We both scream together, our voices echoing off the walls.

Nidhi clicks on the email from Colombia next and reads:

“Dear Ms. Malhotra,
On behalf of the Committee of Admissions, I want to congratulate you on your acceptance into the Young Writers Program…”

We scream again, even louder. The whole neighborhood must have heard us, but I don’t care.

I expected rejection from both schools, yet here I am-accepted by both. Now I have to choose. But the choice isn’t hard. Colombia is offering full schlorship, while Berkeley only offered half. Colombia wins.

      It’s more than just the scholarship, though. My parents shared a dream together of settling in the United States. They loved everything about it-its lifestyle, its openness. They were obsessed with it, that’s why my name is so American… Mia. They never got to live that dream, but maybe I can fulfill it for them, in my own way. Even if I’m not planning to settle there, I’ll be going to U.S. to study, and that feels like honoring their memory.

     Growing up, I faced a lot of teasing for my name. Even my relatives and school teachers teased me, but my parents always told me to ignore them. They didn’t care much about traditions though, and that made them different from others. They were wild, free and in love with each other even after being married for seventeen years. And they loved me.

Nidhi looks at me expectantly, “So, have you decided?”

I nod. “Yes. Colombia.”

She grins, pulling me into a tight hug. “I knew it! By the way, Happy 19th Birthday, Mia. It’s about time you got some good news on your birthday.”

     Her last sentence hits me hard. Three years ago, on this very day, I was waiting backstage at my school’s annual dance function, scanning the audience for my parents. I wanted to check if they were present because I didn’t want them to miss my dance performance. But instead of my parents, my class teacher came finding me. The look on her face told me something was wrong. I still remember what she said to me, word to word.
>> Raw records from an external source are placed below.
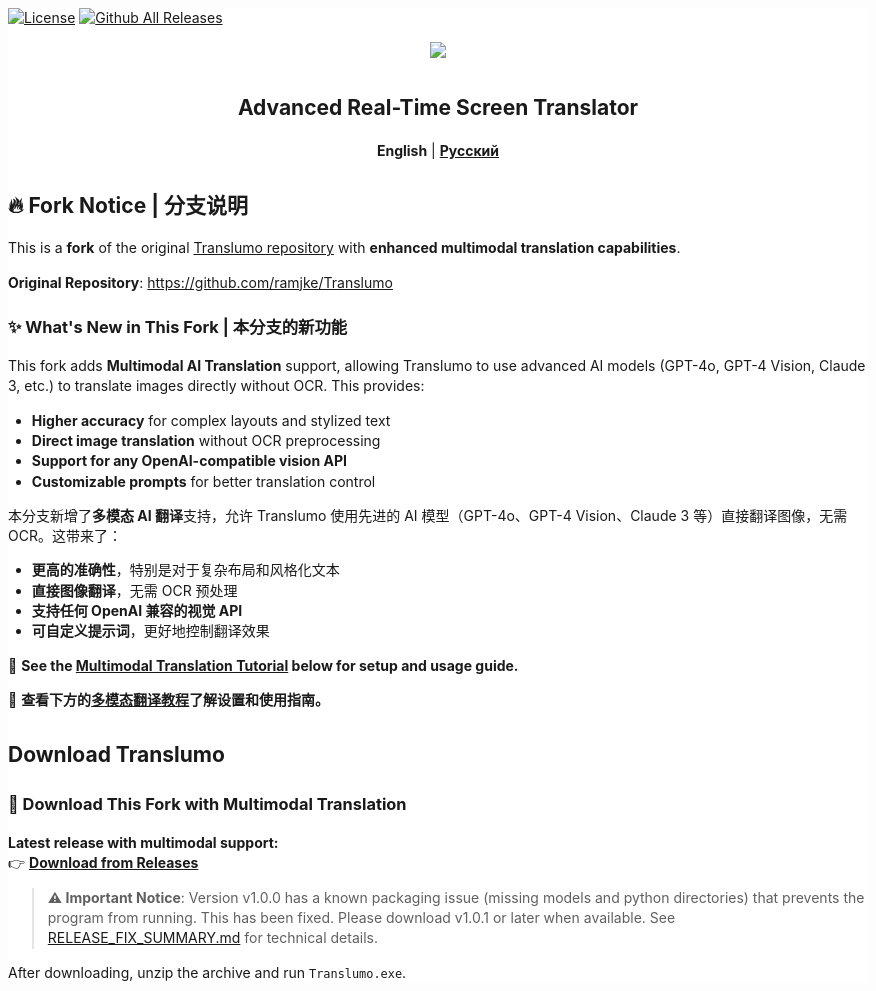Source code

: [![License](https://img.shields.io/badge/License-Apache_2.0-blue.svg)](https://opensource.org/licenses/Apache-2.0)
[![Github All Releases](https://img.shields.io/github/downloads/ramjke/Translumo/total.svg)]()

<p align="center">
  <img width="670" src="https://github.com/ramjke/Translumo/assets/29047281/8985049f-ea1c-428e-94be-042ece66cb54">
</p>
  <h2 align="center" style="border: 0">Advanced Real-Time Screen Translator</h2>

<p align="center"><strong>English</strong> | <a href="docs/README-RU.md"><strong>Русский</strong></a></p>

## 🔥 Fork Notice | 分支说明

This is a **fork** of the original [Translumo repository](https://github.com/ramjke/Translumo) with **enhanced multimodal translation capabilities**.

**Original Repository**: https://github.com/ramjke/Translumo

### ✨ What's New in This Fork | 本分支的新功能

This fork adds **Multimodal AI Translation** support, allowing Translumo to use advanced AI models (GPT-4o, GPT-4 Vision, Claude 3, etc.) to translate images directly without OCR. This provides:

- **Higher accuracy** for complex layouts and stylized text
- **Direct image translation** without OCR preprocessing
- **Support for any OpenAI-compatible vision API**
- **Customizable prompts** for better translation control

本分支新增了**多模态 AI 翻译**支持，允许 Translumo 使用先进的 AI 模型（GPT-4o、GPT-4 Vision、Claude 3 等）直接翻译图像，无需 OCR。这带来了：

- **更高的准确性**，特别是对于复杂布局和风格化文本
- **直接图像翻译**，无需 OCR 预处理
- **支持任何 OpenAI 兼容的视觉 API**
- **可自定义提示词**，更好地控制翻译效果

📖 **See the [Multimodal Translation Tutorial](#multimodal-translation-tutorial) below for setup and usage guide.**

📖 **查看下方的[多模态翻译教程](#multimodal-translation-tutorial)了解设置和使用指南。**


## Download Translumo

### 🎉 Download This Fork with Multimodal Translation

**Latest release with multimodal support:**  
👉 **[Download from Releases](https://github.com/mimomi666/Translumo/releases/latest)**

> **⚠️ Important Notice**: Version v1.0.0 has a known packaging issue (missing models and python directories) that prevents the program from running. This has been fixed. Please download v1.0.1 or later when available. See [RELEASE_FIX_SUMMARY.md](RELEASE_FIX_SUMMARY.md) for technical details.

After downloading, unzip the archive and run `Translumo.exe`.
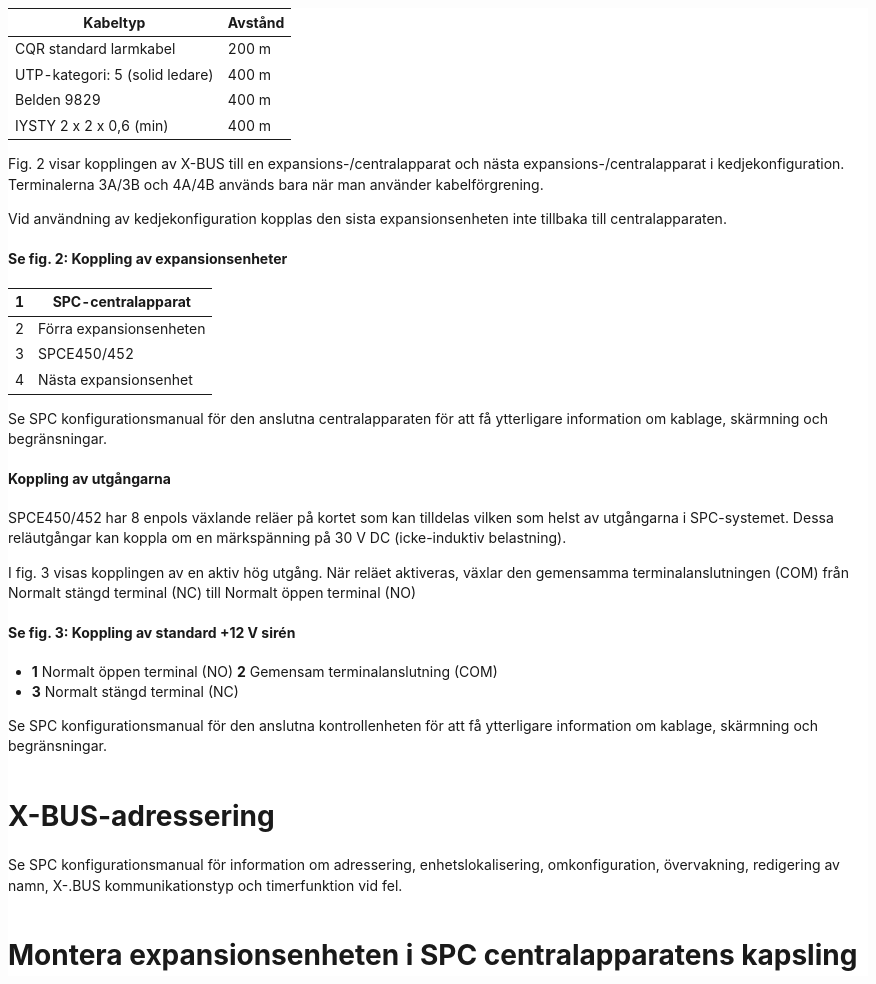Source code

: | Kabeltyp                       | Avstånd |
|--------------------------------|---------|
| CQR standard larmkabel         | 200 m   |
| UTP-kategori: 5 (solid ledare) | 400 m   |
| Belden 9829                    | 400 m   |
| IYSTY 2 x 2 x 0,6 (min)        | 400 m   |

Fig. 2 visar kopplingen av X-BUS till en expansions-/centralapparat och nästa expansions-/centralapparat i kedjekonfiguration. Terminalerna 3A/3B och 4A/4B används bara när man använder kabelförgrening.

Vid användning av kedjekonfiguration kopplas den sista expansionsenheten inte tillbaka till centralapparaten.

#### **Se fig. 2: Koppling av expansionsenheter**

| 1 | SPC-centralapparat      |
|---|-------------------------|
| 2 | Förra expansionsenheten |
| 3 | SPCE450/452             |
| 4 | Nästa expansionsenhet   |

Se SPC konfigurationsmanual för den anslutna centralapparaten för att få ytterligare information om kablage, skärmning och begränsningar.

#### **Koppling av utgångarna**

SPCE450/452 har 8 enpols växlande reläer på kortet som kan tilldelas vilken som helst av utgångarna i SPC-systemet. Dessa reläutgångar kan koppla om en märkspänning på 30 V DC (icke-induktiv belastning).

I fig. 3 visas kopplingen av en aktiv hög utgång. När reläet aktiveras, växlar den gemensamma terminalanslutningen (COM) från Normalt stängd terminal (NC) till Normalt öppen terminal (NO)

#### **Se fig. 3: Koppling av standard +12 V sirén**

- **1** Normalt öppen terminal (NO) **2** Gemensam terminalanslutning (COM)
- **3** Normalt stängd terminal (NC)

Se SPC konfigurationsmanual för den anslutna kontrollenheten för att få ytterligare information om kablage, skärmning och begränsningar.

# **X-BUS-adressering**

Se SPC konfigurationsmanual för information om adressering, enhetslokalisering, omkonfiguration, övervakning, redigering av namn, X-.BUS kommunikationstyp och timerfunktion vid fel.

# **Montera expansionsenheten i SPC centralapparatens kapsling**
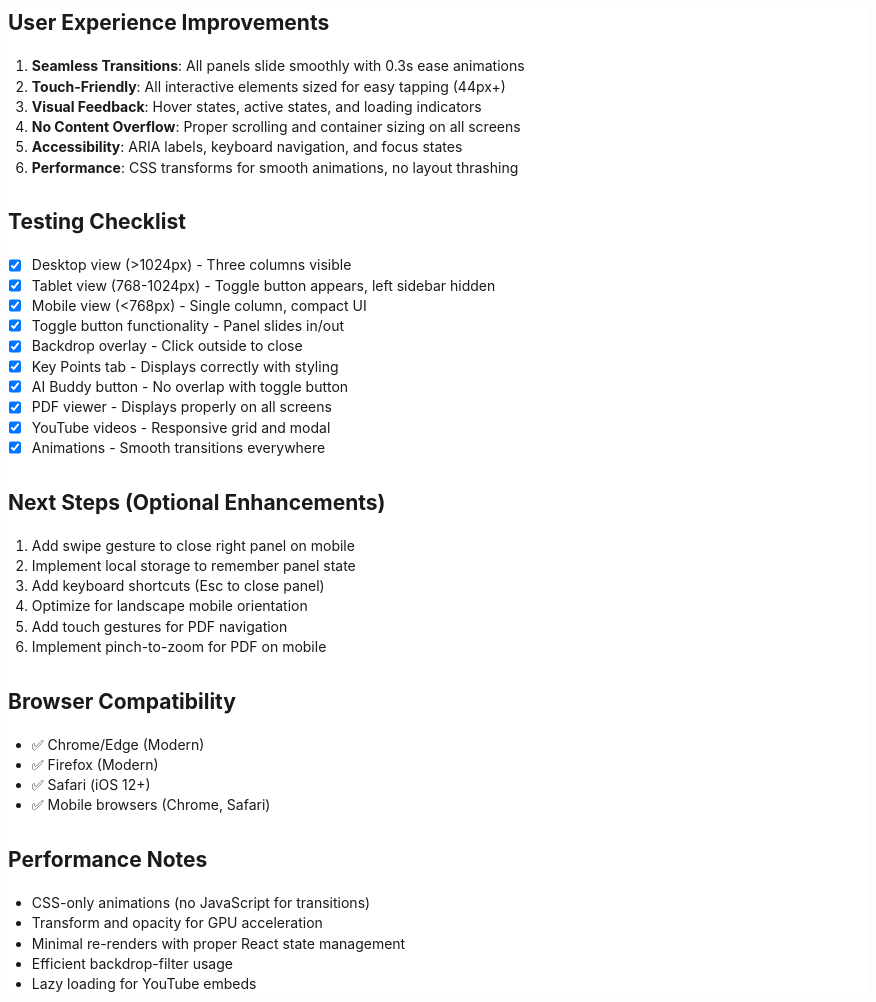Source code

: ## User Experience Improvements

1. **Seamless Transitions**: All panels slide smoothly with 0.3s ease animations
2. **Touch-Friendly**: All interactive elements sized for easy tapping (44px+)
3. **Visual Feedback**: Hover states, active states, and loading indicators
4. **No Content Overflow**: Proper scrolling and container sizing on all screens
5. **Accessibility**: ARIA labels, keyboard navigation, and focus states
6. **Performance**: CSS transforms for smooth animations, no layout thrashing

## Testing Checklist

- [x] Desktop view (>1024px) - Three columns visible
- [x] Tablet view (768-1024px) - Toggle button appears, left sidebar hidden
- [x] Mobile view (<768px) - Single column, compact UI
- [x] Toggle button functionality - Panel slides in/out
- [x] Backdrop overlay - Click outside to close
- [x] Key Points tab - Displays correctly with styling
- [x] AI Buddy button - No overlap with toggle button
- [x] PDF viewer - Displays properly on all screens
- [x] YouTube videos - Responsive grid and modal
- [x] Animations - Smooth transitions everywhere

## Next Steps (Optional Enhancements)

1. Add swipe gesture to close right panel on mobile
2. Implement local storage to remember panel state
3. Add keyboard shortcuts (Esc to close panel)
4. Optimize for landscape mobile orientation
5. Add touch gestures for PDF navigation
6. Implement pinch-to-zoom for PDF on mobile

## Browser Compatibility

- ✅ Chrome/Edge (Modern)
- ✅ Firefox (Modern)
- ✅ Safari (iOS 12+)
- ✅ Mobile browsers (Chrome, Safari)

## Performance Notes

- CSS-only animations (no JavaScript for transitions)
- Transform and opacity for GPU acceleration
- Minimal re-renders with proper React state management
- Efficient backdrop-filter usage
- Lazy loading for YouTube embeds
“Mia, I wish I didn’t have to tell you this,” she said gently. “Your parents were in a car accident. They’ve been taken to the hospital.”

     She drove me there herself. That day, my birthday, became the worst day of my life.

     Even though after a long time my birthday is a day to actually be happy about, the day after is not. It’s my parent’s death anniversary. So I’m dreading tomorrow.

     Nidhi excuses herself to ‘use the bathroom’, but I know she’s going to get the cake she brought for me. She’s always believed in me, even when I didn’t believe in myself. I pull out my phone and call Uncle Rohan. It’s late, but I know he won’t mind. For once, I’m calling him with good news, not complaints.

     As expected, he’s thrilled. “Mia, I’m so proud of you!” I’ll take the next week off so we can start working on the visa and everything.”

“And happy birthday!” he adds, not forgetting.

      When Nidhi returns, her parents are with her, and they sing “Happy Birthday” as I cut the cake. Mr. and Mrs. Desai have always been kind to me, treating me like their own. And for the first time in years, I feel like maybe things will be okay, for once, I’m looking forward to what’s next. For once I’m curious to find out about my future.